Oracle (NASDAQ:ORCL) reported strong results last week for a seasonally weak quarter. Early this month, Larry Ellison, CEO of Oracle, recruited his friend and former CEO of HP, Mark Hurd, as a copresident. Hurd will help to manage the recent $7.3 billion acquisition of Sun. Conceivably, Oracle will do many more acquisitions, and Hurd will be managing those as well. Let’s take a closer look.
Oracle, with annual revenue of $26.8 billion, reported a 48% increase in first quarter revenue to $7.5 billion with new software license revenue up 25% to $1.3 billion. Net income was up 20% to $1.4 billion or $0.27 per share. Non-GAAP EPS was $0.42 versus analyst estimates of $0.36 on revenue of $7.3 billion. During the quarter, Oracle bought back shares worth $250 million and ended the quarter with $23.6 billion in cash. It also announced a dividend of $0.05 per share. Q4 coverage is available here.
In the first quarter, new license revenues were $1.3 billion, up 25%. Technology new license revenue was $937 million, up 32%. Applications new license revenue was $349 million, up 10%. Software license updates and product support revenue was $3.5 billion, up 11%. Database and middleware revenue was $3.25 billion, up 17%. Applications revenue was $1.48 billion, up 8%. Services revenue was $1.1 billion, up 18%. Revenue from hardware systems products was $1.1 billion, while revenue from hardware system support was $680 million.
For the second quarter, Oracle expects revenue to grow 42% to 47%. Non-GAAP EPS is expected to be $0.45 to $0.47, and GAAP EPS is expected to be $0.28 to $0.30. New software license revenue growth is expected to range from 9% to 19%. Hardware product revenue is expected between $1 billion and $1.1 billion excluding hardware support revenue. The stock is currently trading around $27.49 with market cap of about $138.3 billion. It hit a 52-week high of $27.63 following the earnings announcement.
Both Mark Hurd and Larry Ellison are great at successfully integrating acquisitions. The integration of Sun’s business is on track. Oracle’s foray into hardware seems to have had some interesting impact on Sun. Since Oracle took over Sun, the latter’s gross margin has improved to 48.4% from 38%. Oracle is targeting a gross margin of 60%. There will be a lot of reorganization and relentless cost cutting. Oracle will be pursuing profits, not just revenues. There are some unprofitable areas of its hardware business that it will not be pursuing.

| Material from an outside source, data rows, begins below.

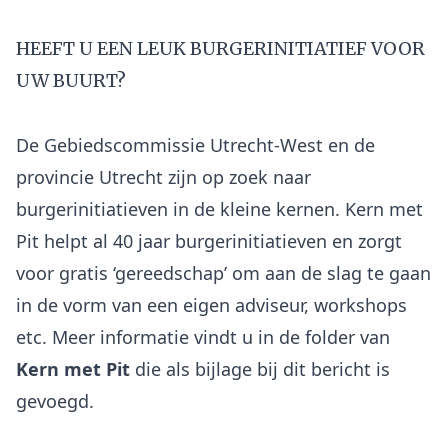
HEEFT U EEN LEUK BURGERINITIATIEF VOOR
UW BUURT?
De Gebiedscommissie Utrecht-West en de
provincie Utrecht zijn op zoek naar
burgerinitiatieven in de kleine kernen. Kern met
Pit helpt al 40 jaar burgerinitiatieven en zorgt
voor gratis ‘gereedschap’ om aan de slag te gaan
in de vorm van een eigen adviseur, workshops
etc. Meer informatie vindt u in de folder van
Kern met Pit
die als bijlage bij dit bericht is
gevoegd.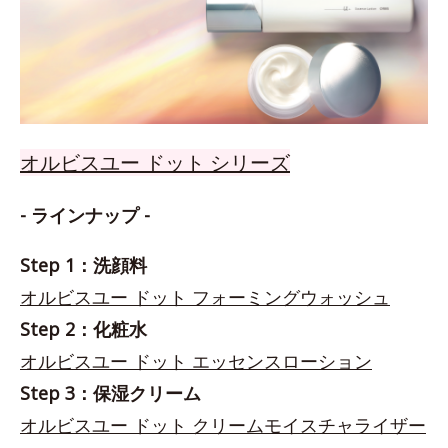
オルビスユー ドット シリーズ
- ラインナップ -
Step 1：洗顔料
オルビスユー ドット フォーミングウォッシュ
Step 2：化粧水
オルビスユー ドット エッセンスローション
Step 3：保湿クリーム
オルビスユー ドット クリームモイスチャライザー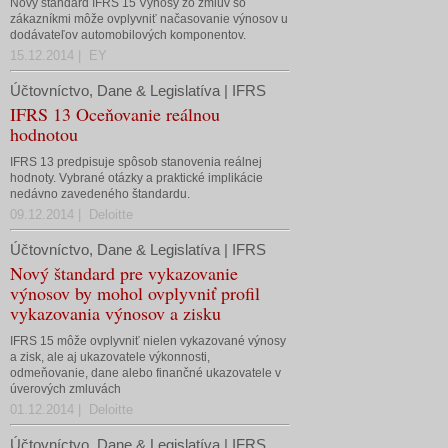
Nový štandard IFRS 15 Výnosy zo zmlúv so
zákazníkmi môže ovplyvniť načasovanie výnosov u
dodávateľov automobilových komponentov.
15.12.2014 | EY
Účtovníctvo, Dane & Legislatíva | IFRS
IFRS 13 Oceňovanie reálnou
hodnotou
IFRS 13 predpisuje spôsob stanovenia reálnej
hodnoty. Vybrané otázky a praktické implikácie
nedávno zavedeného štandardu.
09.12.2014 | Deloitte
Účtovníctvo, Dane & Legislatíva | IFRS
Nový štandard pre vykazovanie
výnosov by mohol ovplyvniť profil
vykazovania výnosov a zisku
IFRS 15 môže ovplyvniť nielen vykazované výnosy
a zisk, ale aj ukazovatele výkonnosti,
odmeňovanie, dane alebo finančné ukazovatele v
úverových zmluvách
01.12.2014 | Deloitte
Účtovníctvo, Dane & Legislatíva | IFRS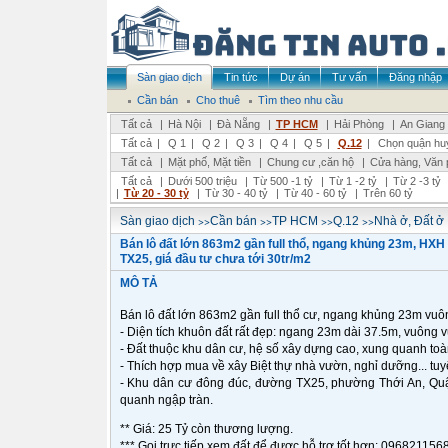
Sàn giao dịch
Tin tức
Dự án
Tư vấn
Đăng nhập
Cần bán
Cho thuê
Tìm theo nhu cầu
Tất cả
|
Hà Nội
|
Đà Nẵng
|
TP HCM
|
Hải Phòng
|
An Giang
Tất cả
|
Q 1
|
Q 2
|
Q 3
|
Q 4
|
Q 5
|
Q.12
|
Chọn quận hu
Tất cả
|
Mặt phố, Mặt tiền
|
Chung cư ,căn hộ
|
Cửa hàng, Văn 
Tất cả
|
Dưới 500 triệu
|
Từ 500 -1 tỷ
|
Từ 1 -2 tỷ
|
Từ 2 -3 tỷ
|
Từ 20 - 30 tỷ
|
Từ 30 - 40 tỷ
|
Từ 40 - 60 tỷ
|
Trên 60 tỷ
>>
>>
>>
>>
Sàn giao dịch
Cần bán
TP HCM
Q.12
Nhà ở, Đất ở
Bán lô đất lớn 863m2 gần full thổ, ngang khủng 23m, HXH
TX25, giá đầu tư chưa tới 30tr/m2
MÔ TẢ
Bán lô đất lớn 863m2 gần full thổ cư, ngang khủng 23m vuô
- Diện tích khuôn đất rất đẹp: ngang 23m dài 37.5m, vuông 
- Đất thuộc khu dân cư, hệ số xây dựng cao, xung quanh toà
- Thích hợp mua về xây Biệt thự nhà vườn, nghỉ dưỡng... tuyệ
- Khu dân cư đông đúc, đường TX25, phường Thới An, Qu
quanh ngập tràn.
** Giá: 25 Tỷ còn thương lượng.
*** Gọi trực tiếp xem đất để được hỗ trợ tốt hơn: 09682115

It has cut about 2000 jobs but is also adding 2,000 sales jobs. At the OpenWorld this week, the company is going to introduce more hardware–software combinations.

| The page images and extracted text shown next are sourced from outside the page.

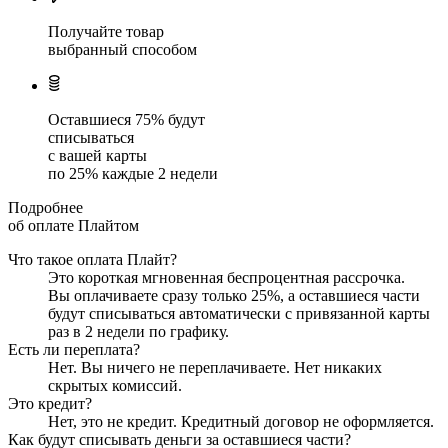
Получайте товар
выбранный способом
Оставшиеся
75
% будут
списываться
с вашей карты
по
25
%
каждые 2 недели
Подробнее
об оплате Плайтом
Что такое оплата Плайт?
Это короткая мгновенная беспроцентная рассрочка.
Вы оплачиваете сразу только
25
%, а оставшиеся части
будут списываться автоматически с привязанной карты
раз в 2 недели
по графику.
Есть ли переплата?
Нет. Вы ничего не переплачиваете. Нет никаких
скрытых комиссий.
Это кредит?
Нет, это не кредит. Кредитный договор не оформляется.
Как будут списывать деньги за оставшиеся части?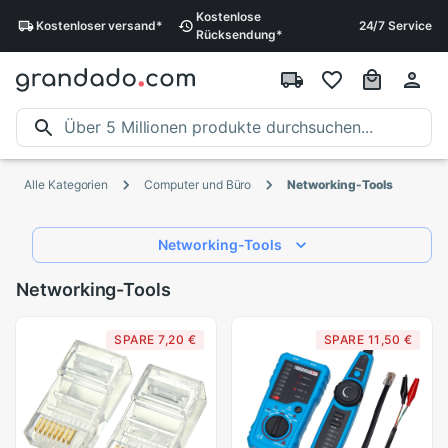
Kostenlose
Kostenloser
versand
*
24/7 Service
Rücksendung
*
Alle Kategorien
Computer und Büro
Networking-Tools
Networking-Tools
Networking-Tools
SPARE 7,20 €
SPARE 11,50 €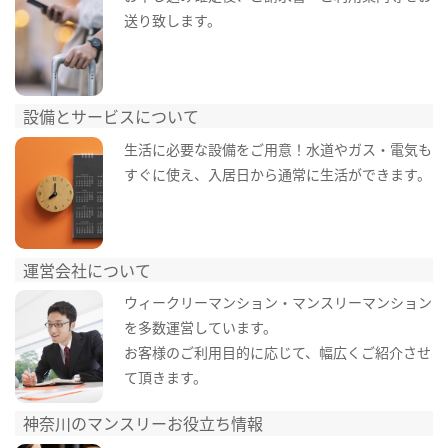
送り致します。
設備とサービスについて
生活に必要な設備をご用意！水道やガス・電気も
すぐに使え、入居日から通常に生活ができます。
運営会社について
ウィークリーマンション・マンスリーマンション
を多数運営しています。
お客様のご利用目的に応じて、幅広くご紹介させ
て頂きます。
神奈川のマンスリーお役立ち情報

With the Sun acquisition, Oracle will be competing with HP, which has server-side software and infrastructure software, and IBM, which has infrastructure software. IBM has just announced its plans to buy data analytics company Netezza for $1.7 billion. IBM has been shifting its focus from low-margin “commoditized” computer hardware to high-margin areas like software and services. Analytics accounted for about $9 billion of IBM’s $95.76 billion in revenue last year and is a huge area of growth. HP has also been changing its business mix, with its $13.9 billion EDS acquisition, $2.7 billion acquisition of 3Com and the $1.2 billion Palm acquisition.
Hurd’s job now is to help Oracle topple IBM and HP. Larry Dignan on ZDNet wonders if Oracle and Hurd can do so without services. As I said earlier, Oracle as well as Cisco will eventually need to acquire their own service arms just as HP did earlier by acquiring EDS. Accenture would be a natural fit for Oracle. Maybe Hurd’s first major move at Oracle will be the Accenture acquisition!